Scott King: Hello my name is Scott King and I work for Rapid7.

Brian Proctor: Hi I’m Brian Proctor from SecurityMatters.

SK: Today we’re here to talk to you about how to manage FUD in ICS security.

BP: Have you ever received those emails from your executives, reading the latest news articles, asking, what’s our risk? What’s our threat? What are we doing about the latest vulnerability that they read about? I know I have as an asset owner. And today we really want to talk about strategies for when you receive those, what’s a message that you can send back to those executives.

SK: In order to effectively respond to those emails, one of the first things you need to do as a security leader running a security organization is you need to be running a best practices program that’s based on a foundational framework, such as the NIST cyber security framework. A framework like that gives you all the foundation that you need in order to effectively understand and manage the types of controls and the types of risks that exist within your ICS environment.

So, when you get that email from your leaders that’s asking you about the latest article that they’ve read in the newspaper, you’re able to effectively talk to the specific components and aspects of that article and respond to that in terms of how that article manifests itself into risk within your organization, and how you’re effectively managing that risk.

BP: One of the first things about starting a framework, starting a program based upon a framework, it’s really starting with inventory. What do I have? What’s out there? I used to get those questions a lot. How many relays, RTUs, PLCs do you have and where are they running?

So right here we have a perdu model network diagram that we’ve drawn up of what you would typically find in a control system. And if you’re an asset owner and there’s a new vulnerability that’s maybe related to a Rockwell PLC, and you don’t know how many PLCs you have and what firmware version they’re running, you can’t answer these historically difficult questions to answer, you know, really getting that inventory by whatever means possible whether that’s passively looking at the protocols, or even doing physical site walks is possible as well.

But understanding the various assets at the various levels of your control system is very, very key. So, once you understand what’s out there, then you can understand how to protect those assets. If you cannot answer what do I have, what’s out there, you need to go back and start with that to really establish your program.

SK: I 100% agree. Typically, what you read in these news articles is going to be conversations that are specifically talking about foreign hacker groups that are infiltrating infrastructure within the United States or within a particular segment of the United States, and the reality of that is that a lot of those types of attacks are primarily based around things like email phishing, malicious web URLs, and essentially tricking users into visiting malicious websites.

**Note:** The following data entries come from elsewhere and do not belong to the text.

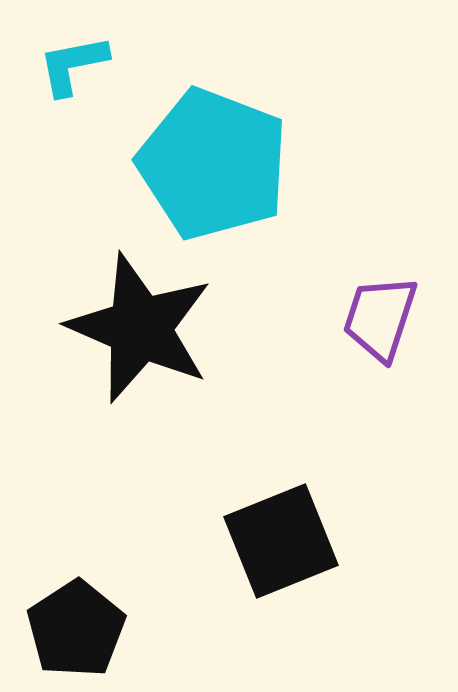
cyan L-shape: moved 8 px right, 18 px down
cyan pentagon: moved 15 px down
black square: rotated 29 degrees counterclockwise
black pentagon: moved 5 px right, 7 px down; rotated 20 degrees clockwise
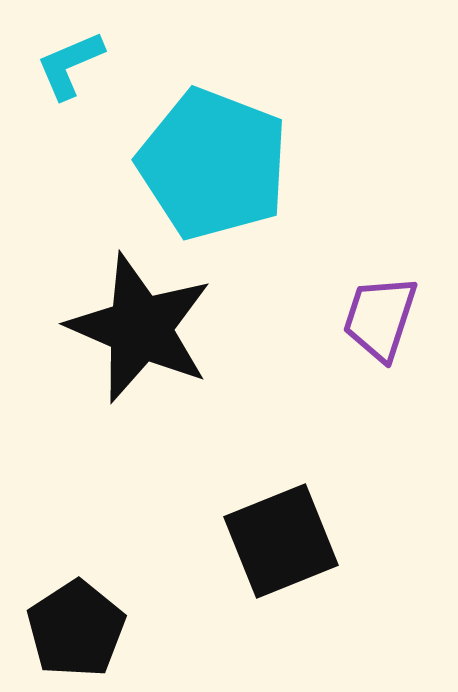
cyan L-shape: moved 3 px left; rotated 12 degrees counterclockwise
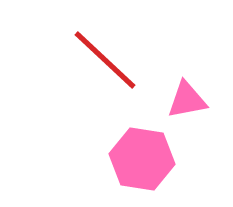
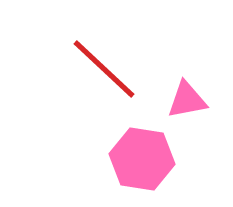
red line: moved 1 px left, 9 px down
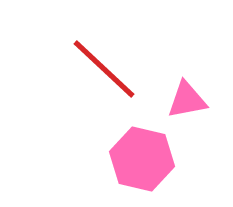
pink hexagon: rotated 4 degrees clockwise
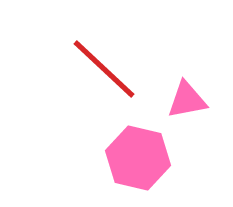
pink hexagon: moved 4 px left, 1 px up
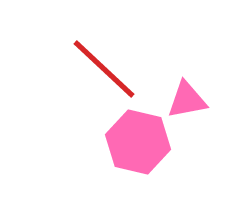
pink hexagon: moved 16 px up
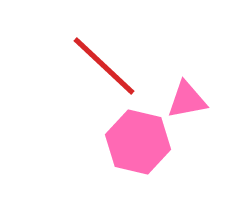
red line: moved 3 px up
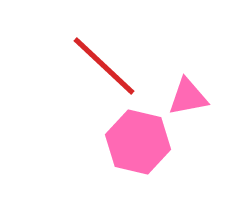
pink triangle: moved 1 px right, 3 px up
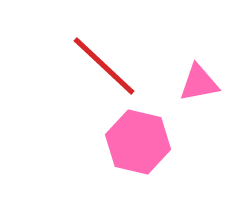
pink triangle: moved 11 px right, 14 px up
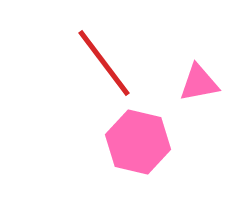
red line: moved 3 px up; rotated 10 degrees clockwise
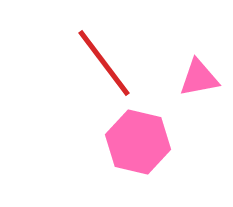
pink triangle: moved 5 px up
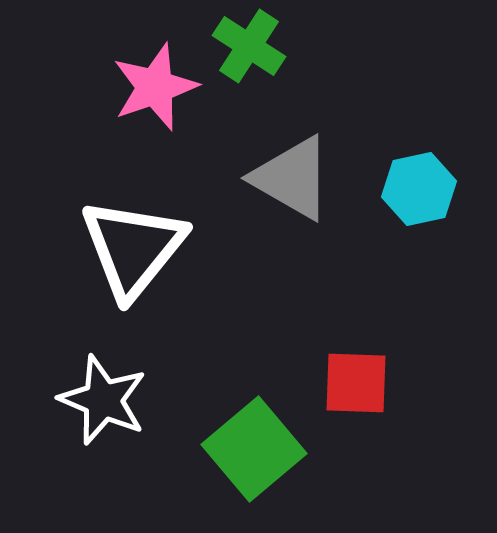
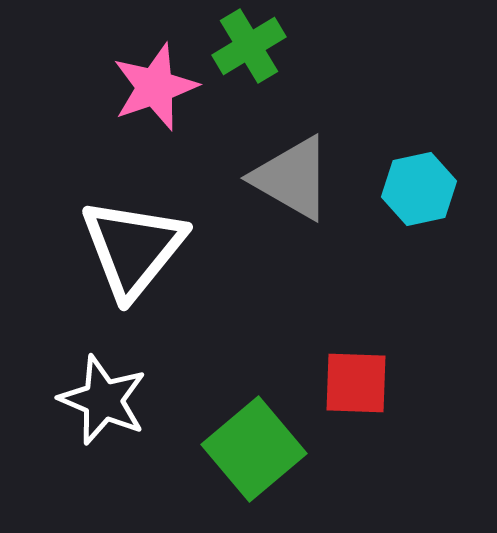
green cross: rotated 26 degrees clockwise
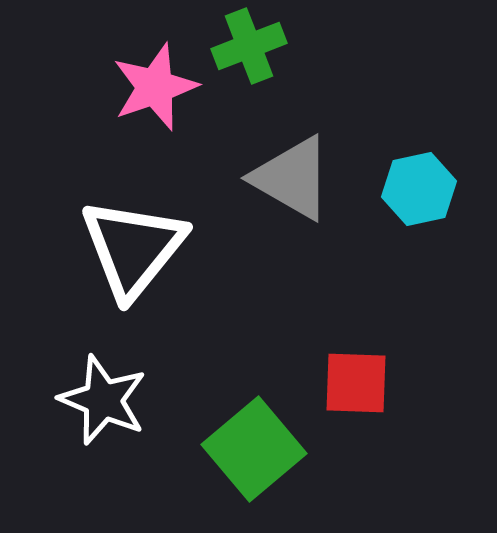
green cross: rotated 10 degrees clockwise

Now one of the big questions that we get is how do you pivot from an IT network that was infiltrated by an adversary into an OT network. And the answer is pretty straightforward. A lot of OT networks are connected to the same IT networks that people do business on and run their companies with.

So, by looking at a model like this, what you’re doing is you’re separating out your IT network from your OT network and you’re able to apply a level of control that allows you to manage assets that are critical to the running of your systems in your ICS environment that do not have any bearing whatsoever on your IT systems.